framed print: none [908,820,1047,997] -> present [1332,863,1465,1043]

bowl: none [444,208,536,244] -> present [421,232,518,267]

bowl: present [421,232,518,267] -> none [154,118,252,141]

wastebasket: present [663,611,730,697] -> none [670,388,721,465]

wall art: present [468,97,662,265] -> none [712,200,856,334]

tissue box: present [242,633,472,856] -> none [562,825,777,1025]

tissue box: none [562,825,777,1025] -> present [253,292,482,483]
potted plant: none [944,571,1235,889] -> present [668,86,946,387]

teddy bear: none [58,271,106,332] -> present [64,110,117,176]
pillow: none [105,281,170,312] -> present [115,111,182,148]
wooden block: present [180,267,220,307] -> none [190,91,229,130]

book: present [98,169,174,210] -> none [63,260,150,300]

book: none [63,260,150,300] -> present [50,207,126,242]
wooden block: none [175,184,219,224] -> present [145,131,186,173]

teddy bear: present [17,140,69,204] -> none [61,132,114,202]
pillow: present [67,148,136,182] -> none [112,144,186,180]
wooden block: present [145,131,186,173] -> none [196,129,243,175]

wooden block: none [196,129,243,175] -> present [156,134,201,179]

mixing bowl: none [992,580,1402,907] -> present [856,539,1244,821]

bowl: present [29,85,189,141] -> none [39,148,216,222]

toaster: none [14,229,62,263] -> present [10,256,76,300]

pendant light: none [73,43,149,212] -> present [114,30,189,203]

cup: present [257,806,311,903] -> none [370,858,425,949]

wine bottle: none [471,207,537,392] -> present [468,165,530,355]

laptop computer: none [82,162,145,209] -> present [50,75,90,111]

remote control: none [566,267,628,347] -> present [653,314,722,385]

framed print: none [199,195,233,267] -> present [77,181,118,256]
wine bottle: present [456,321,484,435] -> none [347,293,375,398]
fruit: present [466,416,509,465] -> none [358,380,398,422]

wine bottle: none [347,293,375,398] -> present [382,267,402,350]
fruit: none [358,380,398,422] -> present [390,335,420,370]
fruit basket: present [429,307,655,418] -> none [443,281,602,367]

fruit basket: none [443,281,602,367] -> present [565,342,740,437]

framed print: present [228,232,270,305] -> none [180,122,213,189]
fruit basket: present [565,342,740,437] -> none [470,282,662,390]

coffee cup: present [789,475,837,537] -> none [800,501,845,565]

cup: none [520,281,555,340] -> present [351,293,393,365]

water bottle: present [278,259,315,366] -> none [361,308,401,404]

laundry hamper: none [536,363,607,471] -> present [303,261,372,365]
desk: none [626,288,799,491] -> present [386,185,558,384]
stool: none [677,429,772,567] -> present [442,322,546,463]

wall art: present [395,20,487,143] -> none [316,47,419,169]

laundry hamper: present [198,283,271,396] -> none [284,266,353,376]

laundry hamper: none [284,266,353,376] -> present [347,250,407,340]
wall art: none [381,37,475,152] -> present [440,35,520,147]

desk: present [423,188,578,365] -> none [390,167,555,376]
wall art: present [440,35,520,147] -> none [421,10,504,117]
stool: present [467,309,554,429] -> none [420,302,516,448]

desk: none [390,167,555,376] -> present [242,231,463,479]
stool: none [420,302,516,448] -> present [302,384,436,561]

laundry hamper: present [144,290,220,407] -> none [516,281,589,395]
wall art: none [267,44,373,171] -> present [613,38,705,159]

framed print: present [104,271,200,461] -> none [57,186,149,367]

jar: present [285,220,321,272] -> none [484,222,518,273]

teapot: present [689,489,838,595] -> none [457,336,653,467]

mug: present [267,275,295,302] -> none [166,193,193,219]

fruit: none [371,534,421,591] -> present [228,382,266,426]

******

Which lines of the listing contain the string "framed"? Copy every one of them.

framed print: none [908,820,1047,997] -> present [1332,863,1465,1043]
framed print: none [199,195,233,267] -> present [77,181,118,256]
framed print: present [228,232,270,305] -> none [180,122,213,189]
framed print: present [104,271,200,461] -> none [57,186,149,367]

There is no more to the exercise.